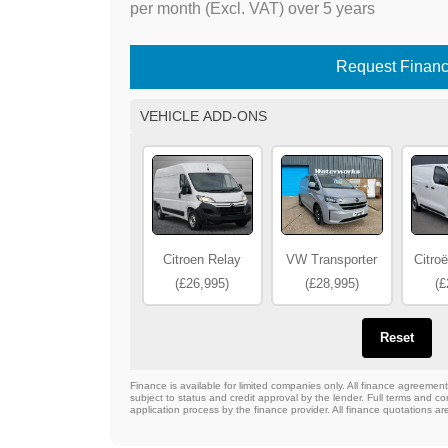
per month (Excl. VAT) over 5 years
Request Finan
VEHICLE ADD-ONS
Citroen Relay
VW Transporter
Citro
(£26,995)
(£28,995)
(£
Reset
Finance is available for limited companies only. All finance agreeme
subject to status and credit approval by the lender. Full terms and con
application process by the finance provider. All finance quotations ar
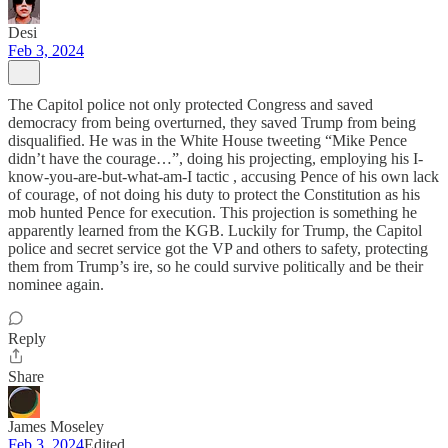
Desi
Feb 3, 2024
The Capitol police not only protected Congress and saved
democracy from being overturned, they saved Trump from being
disqualified. He was in the White House tweeting “Mike Pence
didn’t have the courage…”, doing his projecting, employing his I-
know-you-are-but-what-am-I tactic , accusing Pence of his own lack
of courage, of not doing his duty to protect the Constitution as his
mob hunted Pence for execution. This projection is something he
apparently learned from the KGB. Luckily for Trump, the Capitol
police and secret service got the VP and others to safety, protecting
them from Trump’s ire, so he could survive politically and be their
nominee again.
Reply
Share
James Moseley
Feb 3, 2024
Edited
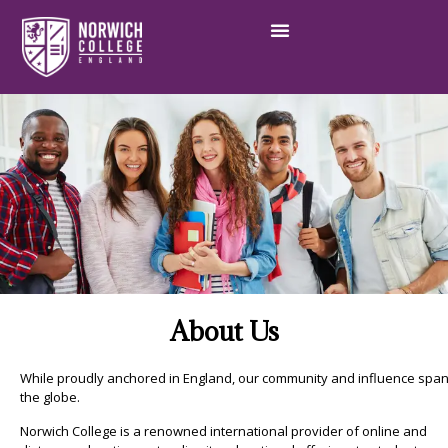
About Us​
While proudly anchored in England, our community and influence spa
the globe.
Norwich College is a renowned international provider of online and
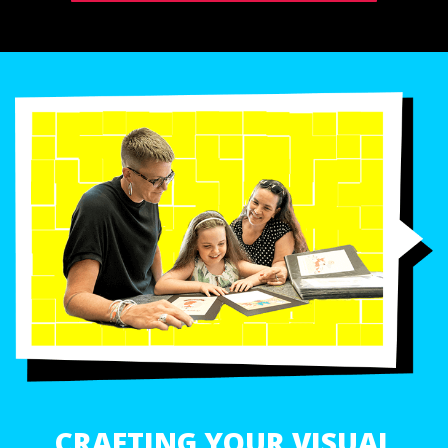
CRAFTING YOUR VISUAL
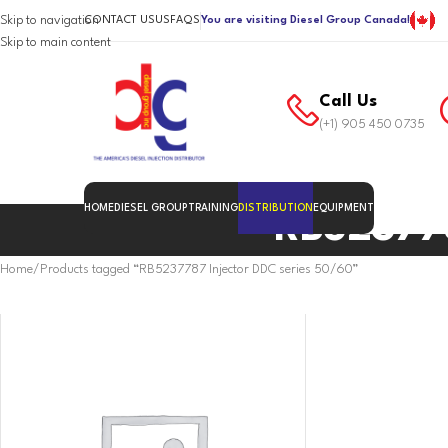
Skip to navigation
CONTACT US
US
FAQS
You are visiting Diesel Group Canada!
Skip to main content
Call Us
(+1) 905 450 0735
HOME
DIESEL GROUP
TRAINING
DISTRIBUTION
EQUIPMENT
RB523778
Home
Products tagged “RB5237787 Injector DDC series 50/60”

============================================================

TASK INSTRUCTIONS –
List every line above that contains the word "Capitol".

PROBLEM SOLUTION –
The Capitol police not only protected Congress and saved
apparently learned from the KGB. Luckily for Trump, the Capitol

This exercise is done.